Dave was born and raised in Cincinnati, Ohio. He earned a bachelor’s degree from the University of Cincinnati in 1973 and a PhD in developmental biology from the Mahowald lab at Indiana University in 1978. Starting with postdoctoral research in the Gorovsky lab at the University of Rochester, Dave dedicated the rest of his career to pioneering research in chromatin biology, in which he made numerous groundbreaking discoveries that profoundly shaped the field. In many ways, Dave was ahead of his time. On the basis of his earlier work with the ciliate Tetrahymena, Dave recognized that histones had roles beyond being the inert spools around which nuclear DNA winds. In 1996, Dave and James Brownell, a graduate student in his lab, published a landmark paper that identified the first histone acetyltransferase as a homolog of the yeast transcriptional co-activator Gcn5 (ref. ¹). This discovery, together with previous genetic studies (especially those from the lab of Michael Grunstein at the University of California, Los Angeles), revolutionized the chromatin field by unambiguously linking specific chemical modifications of histone proteins to transcriptional regulation. These discoveries launched exponential growth in understanding how chromatin regulates the genome. With the Allis lab having a leading role, this research had far-ranging effects on our fundamental understanding of human health and disease.

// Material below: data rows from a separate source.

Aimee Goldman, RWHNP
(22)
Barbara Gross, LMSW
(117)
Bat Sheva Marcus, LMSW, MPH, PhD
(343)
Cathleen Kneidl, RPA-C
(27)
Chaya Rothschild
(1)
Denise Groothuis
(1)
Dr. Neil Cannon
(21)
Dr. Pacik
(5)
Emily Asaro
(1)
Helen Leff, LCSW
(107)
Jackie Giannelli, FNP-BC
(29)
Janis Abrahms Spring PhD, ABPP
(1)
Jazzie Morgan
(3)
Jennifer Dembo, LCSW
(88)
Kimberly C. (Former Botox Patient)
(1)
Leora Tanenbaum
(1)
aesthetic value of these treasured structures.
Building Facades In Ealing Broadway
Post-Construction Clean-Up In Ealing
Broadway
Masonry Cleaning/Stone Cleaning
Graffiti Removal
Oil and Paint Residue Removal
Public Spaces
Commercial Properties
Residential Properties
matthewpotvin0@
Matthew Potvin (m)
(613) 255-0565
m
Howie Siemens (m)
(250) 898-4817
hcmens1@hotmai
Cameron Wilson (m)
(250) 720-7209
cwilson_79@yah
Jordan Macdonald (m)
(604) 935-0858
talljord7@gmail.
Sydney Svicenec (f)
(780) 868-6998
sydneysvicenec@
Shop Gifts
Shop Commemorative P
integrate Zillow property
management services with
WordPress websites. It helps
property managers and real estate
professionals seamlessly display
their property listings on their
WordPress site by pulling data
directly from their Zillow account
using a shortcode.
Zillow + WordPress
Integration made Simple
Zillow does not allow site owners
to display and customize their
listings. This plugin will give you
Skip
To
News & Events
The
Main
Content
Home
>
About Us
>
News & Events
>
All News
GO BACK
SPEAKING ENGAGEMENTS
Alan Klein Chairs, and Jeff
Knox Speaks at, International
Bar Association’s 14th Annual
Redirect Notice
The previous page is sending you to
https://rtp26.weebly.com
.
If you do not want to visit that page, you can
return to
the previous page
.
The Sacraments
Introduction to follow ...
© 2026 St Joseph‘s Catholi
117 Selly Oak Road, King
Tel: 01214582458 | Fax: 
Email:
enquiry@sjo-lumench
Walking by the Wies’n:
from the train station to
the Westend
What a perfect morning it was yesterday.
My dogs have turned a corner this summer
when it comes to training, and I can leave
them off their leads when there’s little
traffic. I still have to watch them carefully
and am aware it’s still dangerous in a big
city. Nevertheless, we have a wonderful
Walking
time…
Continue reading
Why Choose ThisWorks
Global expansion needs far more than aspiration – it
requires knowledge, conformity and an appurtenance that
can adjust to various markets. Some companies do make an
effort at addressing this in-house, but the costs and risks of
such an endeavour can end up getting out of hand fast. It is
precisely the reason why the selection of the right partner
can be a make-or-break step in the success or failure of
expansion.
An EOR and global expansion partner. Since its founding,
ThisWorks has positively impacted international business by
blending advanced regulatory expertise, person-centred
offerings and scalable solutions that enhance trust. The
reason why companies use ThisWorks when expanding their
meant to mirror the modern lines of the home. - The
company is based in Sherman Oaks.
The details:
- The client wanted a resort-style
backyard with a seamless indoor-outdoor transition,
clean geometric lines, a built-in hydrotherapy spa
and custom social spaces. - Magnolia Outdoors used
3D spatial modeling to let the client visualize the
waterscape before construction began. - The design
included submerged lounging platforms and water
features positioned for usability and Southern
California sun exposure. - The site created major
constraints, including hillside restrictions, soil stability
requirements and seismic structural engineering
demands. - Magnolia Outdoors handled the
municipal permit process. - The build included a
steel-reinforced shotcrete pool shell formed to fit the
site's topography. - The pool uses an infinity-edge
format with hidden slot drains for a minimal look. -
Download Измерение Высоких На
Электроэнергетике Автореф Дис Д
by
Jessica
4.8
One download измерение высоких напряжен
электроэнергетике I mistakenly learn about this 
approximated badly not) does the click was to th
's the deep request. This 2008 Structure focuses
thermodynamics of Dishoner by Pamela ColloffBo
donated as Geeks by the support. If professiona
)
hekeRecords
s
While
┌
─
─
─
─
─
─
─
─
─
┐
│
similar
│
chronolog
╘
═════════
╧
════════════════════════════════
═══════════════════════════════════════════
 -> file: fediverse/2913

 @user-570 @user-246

Dave’s boundless passion for science and discovery was unparalleled. His many insightful predictions on the function and regulation of histone modifications were inspired by patterns of amino acid sequences and modifications of the disordered histone tails, which Dave famously cataloged on his office whiteboard. Dave’s mantra about histone primary sequence became ‘every amino acid matters’. His overarching ‘histone code’ hypothesis predicted that patterns of histone modifications — regulated by their site-specific ‘writers’, ‘readers’ and ‘erasers’ — can affect the structure and function of a nucleosome to regulate gene expression^2,3. To test this hypothesis, Dave also recognized the importance of developing and using histone modification-specific antibodies. Dave’s early partnership with companies to distribute these antibodies enabled countless studies into the mechanism and function of these modifications and helped to speed the advancement of many new antibody-based technologies. Throughout his career, his genuine interest in others’ science attracted many trainees and long-term collaborators. Together, Dave and his extended ‘Allis lab family’ explored a wide variety of model systems, ranging from single-celled yeast and ciliate to fruitflies, frogs, mice and patient-derived cancer cells for investigation. Hence, the term ‘zoo blot’ was coined by Dave to refer to immunoblots of histones from various organisms and cell models. The scientific tools and discoveries made in Dave’s lab have deepened our understanding of basic gene-regulatory mechanisms in normal development and physiology as well as in human diseases, notably cancer, and invigorated potential therapeutic strategies.